TASK TO COMPLETE => Copy out the lines below word for word, leaving out the pictures.
---------- RECORDS FOR THIS TASK ----------
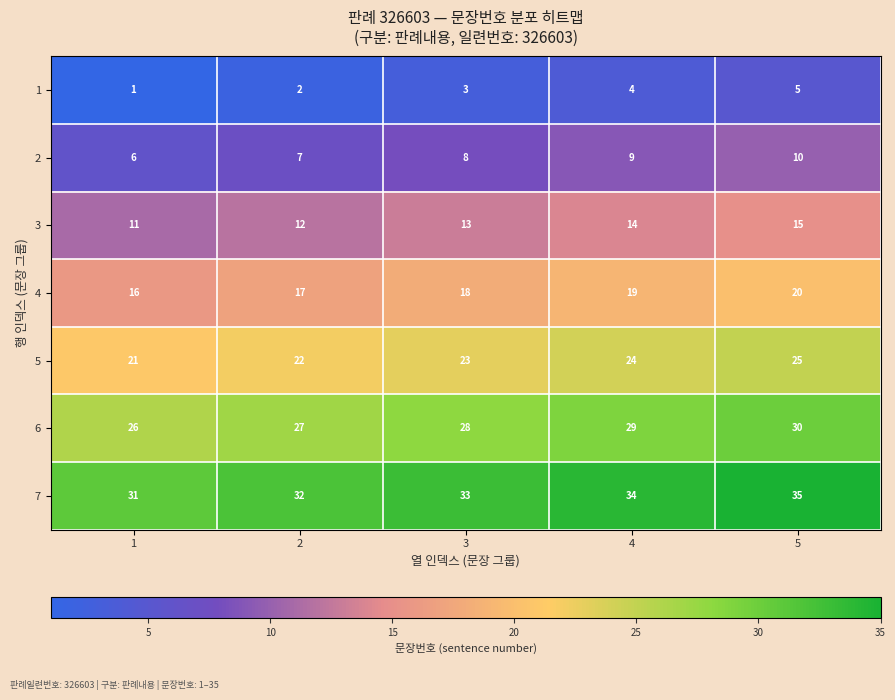

List the series in order of their peak value, lowest first.

1, 2, 3, 4, 5, 6, 7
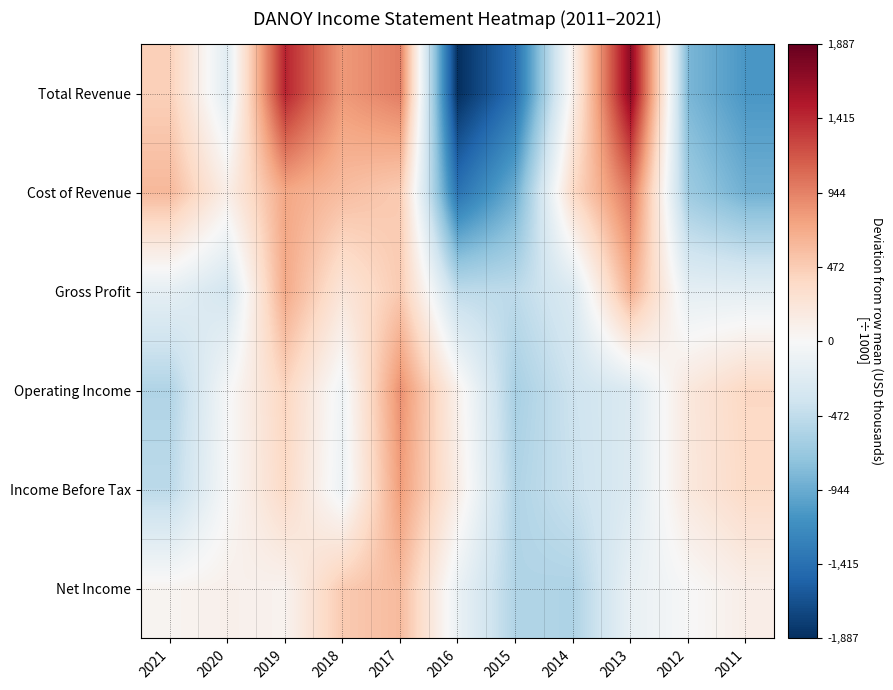

Rank the series at 2021 from highest to lowest value.

Cost of Revenue, Total Revenue, Net Income, Gross Profit, Income Before Tax, Operating Income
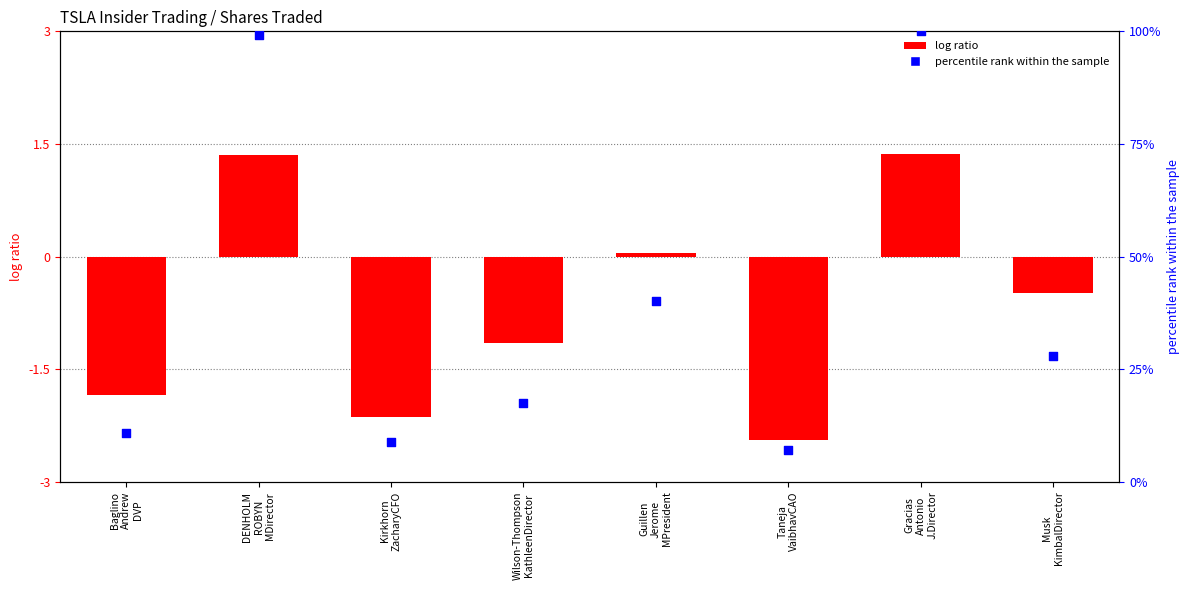

Which series has the largest total across all categories?

percentile rank within the sample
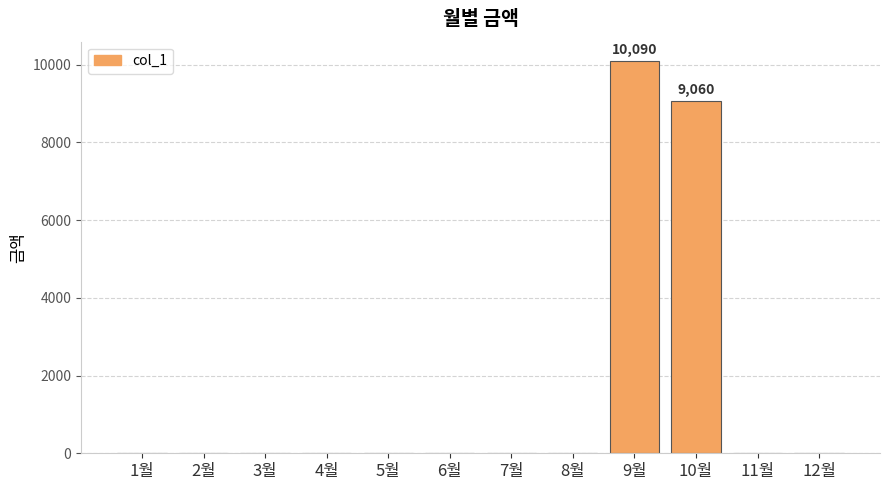

What is the average value?

1596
----------
YOUR SOLUTION =>
List the series in order of their peak value, lowest first.

1, 2, 3, 4, 5, 6, 7

Rank the series at 2021 from highest to lowest value.

Cost of Revenue, Total Revenue, Net Income, Gross Profit, Income Before Tax, Operating Income

Which series has the largest total across all categories?

percentile rank within the sample

What is the average value?

1596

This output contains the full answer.